● What the exercise asks: Reproduce the passage on attack planning phases word for word, starting at "The weapons acquisition" and ending at "pressure cooker bomb.".

● Selected text:
+===+
The attack planner may compile a list of potential targets and then conduct extensive surveillance on each of them to determine their vulnerability and suitability for the type of attack envisioned.

They may even conduct multiple rounds of surveillance against potential targets during this phase.

In contrast, for someone planning a simple attack, the target identification and selection phase may consist of an attacker deciding to conduct a vehicular assault against pedestrians in a location the attacker knows people congregate.

While this step of the attack cycle can be condensed for a simple attack, it is nonetheless necessary to identify and select a target.

The planning and preparation phase can also vary considerably in its complexity.

The 9/11 attacks required significant international travel and coordination as well as repeated transnational transfers of funds.

The attack plan also meant that the hijacker pilots needed to attend flight school while the muscle hijackers received intensive hand-to-hand combat training.

For an assailant planning an armed assault, planning and preparation may be much shorter and consist of figuring out how they will travel to the attack site, how they intend to launch the attack, and spending some time at the shooting range.

Nevertheless, in all the simple attacks I’ve seen, there is still a planning and preparation stage, even if it is much shorter than that required for a more complex attack.

The weapons acquisition phase will also vary greatly depending on the attack being planned.

It obviously takes far more time and effort to acquire and prepare the materials for a truck bomb than it does for a pressure cooker bomb.
+===+
[Items from a dataset]
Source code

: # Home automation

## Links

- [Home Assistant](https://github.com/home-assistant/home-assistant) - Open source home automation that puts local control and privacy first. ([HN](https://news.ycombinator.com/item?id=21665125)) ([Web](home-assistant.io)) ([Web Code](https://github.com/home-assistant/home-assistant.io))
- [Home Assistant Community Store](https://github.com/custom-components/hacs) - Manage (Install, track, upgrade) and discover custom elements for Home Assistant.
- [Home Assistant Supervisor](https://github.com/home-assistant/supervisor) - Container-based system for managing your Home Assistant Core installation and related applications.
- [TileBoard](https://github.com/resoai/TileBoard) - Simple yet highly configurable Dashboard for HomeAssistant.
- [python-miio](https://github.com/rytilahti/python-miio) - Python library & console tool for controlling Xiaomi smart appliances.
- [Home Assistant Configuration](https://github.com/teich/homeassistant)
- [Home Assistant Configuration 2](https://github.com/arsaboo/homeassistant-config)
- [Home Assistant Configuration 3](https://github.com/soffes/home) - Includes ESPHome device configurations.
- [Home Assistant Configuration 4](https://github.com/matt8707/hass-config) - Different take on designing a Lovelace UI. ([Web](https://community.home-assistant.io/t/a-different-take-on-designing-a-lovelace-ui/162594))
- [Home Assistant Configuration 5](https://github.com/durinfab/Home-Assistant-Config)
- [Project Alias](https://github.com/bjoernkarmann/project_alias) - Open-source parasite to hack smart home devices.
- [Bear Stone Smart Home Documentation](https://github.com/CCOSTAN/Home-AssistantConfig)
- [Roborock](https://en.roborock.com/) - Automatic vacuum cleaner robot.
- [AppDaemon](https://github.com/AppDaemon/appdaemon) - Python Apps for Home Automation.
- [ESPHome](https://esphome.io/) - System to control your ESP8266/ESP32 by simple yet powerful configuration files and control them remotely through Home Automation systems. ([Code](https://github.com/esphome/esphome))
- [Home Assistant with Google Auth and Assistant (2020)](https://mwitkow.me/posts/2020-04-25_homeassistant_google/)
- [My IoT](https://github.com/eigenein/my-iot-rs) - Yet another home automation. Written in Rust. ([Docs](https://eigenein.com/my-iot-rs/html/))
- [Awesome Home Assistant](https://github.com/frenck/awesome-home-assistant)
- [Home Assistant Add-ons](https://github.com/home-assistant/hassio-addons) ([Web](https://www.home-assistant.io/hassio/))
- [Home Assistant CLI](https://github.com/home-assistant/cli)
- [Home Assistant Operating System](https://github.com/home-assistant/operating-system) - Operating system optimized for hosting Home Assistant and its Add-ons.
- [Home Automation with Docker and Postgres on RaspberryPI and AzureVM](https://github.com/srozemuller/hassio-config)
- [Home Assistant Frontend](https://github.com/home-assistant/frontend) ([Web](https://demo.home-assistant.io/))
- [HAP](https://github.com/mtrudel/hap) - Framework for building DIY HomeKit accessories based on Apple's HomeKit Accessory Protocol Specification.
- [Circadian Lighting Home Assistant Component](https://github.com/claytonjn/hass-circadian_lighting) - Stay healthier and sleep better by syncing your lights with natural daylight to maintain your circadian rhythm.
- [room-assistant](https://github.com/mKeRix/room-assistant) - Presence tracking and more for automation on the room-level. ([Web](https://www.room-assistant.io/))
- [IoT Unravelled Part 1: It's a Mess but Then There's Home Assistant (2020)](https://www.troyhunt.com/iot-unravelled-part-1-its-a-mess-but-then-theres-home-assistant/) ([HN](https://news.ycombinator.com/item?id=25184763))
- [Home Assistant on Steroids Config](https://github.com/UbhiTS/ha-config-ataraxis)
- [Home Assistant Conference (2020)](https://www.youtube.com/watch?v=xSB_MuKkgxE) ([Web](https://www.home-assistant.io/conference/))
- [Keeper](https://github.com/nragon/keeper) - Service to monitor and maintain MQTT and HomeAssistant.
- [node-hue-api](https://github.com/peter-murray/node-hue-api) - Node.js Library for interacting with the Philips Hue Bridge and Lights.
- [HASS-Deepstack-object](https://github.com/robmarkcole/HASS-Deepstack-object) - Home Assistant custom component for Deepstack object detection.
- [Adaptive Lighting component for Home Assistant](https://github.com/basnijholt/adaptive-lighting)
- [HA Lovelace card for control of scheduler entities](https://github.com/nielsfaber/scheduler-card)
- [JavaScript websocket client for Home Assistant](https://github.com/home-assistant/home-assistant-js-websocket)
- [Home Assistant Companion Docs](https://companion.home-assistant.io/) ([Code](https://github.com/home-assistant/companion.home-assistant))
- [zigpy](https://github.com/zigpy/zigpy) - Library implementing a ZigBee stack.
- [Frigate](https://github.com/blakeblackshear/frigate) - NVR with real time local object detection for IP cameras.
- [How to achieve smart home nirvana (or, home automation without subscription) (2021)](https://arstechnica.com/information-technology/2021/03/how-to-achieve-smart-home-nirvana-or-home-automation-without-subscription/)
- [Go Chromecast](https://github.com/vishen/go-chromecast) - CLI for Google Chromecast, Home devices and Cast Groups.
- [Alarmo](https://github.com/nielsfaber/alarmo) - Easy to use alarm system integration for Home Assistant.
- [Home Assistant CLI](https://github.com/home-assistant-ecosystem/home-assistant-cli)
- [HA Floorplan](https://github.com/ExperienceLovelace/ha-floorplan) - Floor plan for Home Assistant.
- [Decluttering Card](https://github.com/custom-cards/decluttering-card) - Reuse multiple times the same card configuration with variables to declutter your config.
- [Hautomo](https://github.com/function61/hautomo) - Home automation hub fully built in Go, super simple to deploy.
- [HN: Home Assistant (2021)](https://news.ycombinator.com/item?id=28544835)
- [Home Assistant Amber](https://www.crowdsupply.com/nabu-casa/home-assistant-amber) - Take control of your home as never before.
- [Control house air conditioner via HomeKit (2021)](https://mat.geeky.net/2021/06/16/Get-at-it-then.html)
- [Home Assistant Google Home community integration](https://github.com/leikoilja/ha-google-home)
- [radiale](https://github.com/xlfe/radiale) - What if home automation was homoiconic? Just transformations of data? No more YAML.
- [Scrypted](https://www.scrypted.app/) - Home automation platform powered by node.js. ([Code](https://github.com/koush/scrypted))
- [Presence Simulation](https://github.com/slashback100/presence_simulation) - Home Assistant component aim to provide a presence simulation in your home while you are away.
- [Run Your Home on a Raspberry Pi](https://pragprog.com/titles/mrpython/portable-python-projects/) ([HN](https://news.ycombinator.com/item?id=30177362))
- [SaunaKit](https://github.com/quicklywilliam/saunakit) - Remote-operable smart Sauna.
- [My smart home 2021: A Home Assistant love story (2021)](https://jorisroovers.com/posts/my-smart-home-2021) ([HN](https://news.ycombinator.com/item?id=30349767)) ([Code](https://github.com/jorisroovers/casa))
+===+
● Output:
The weapons acquisition phase will also vary greatly depending on the attack being planned.

It obviously takes far more time and effort to acquire and prepare the materials for a truck bomb than it does for a pressure cooker bomb.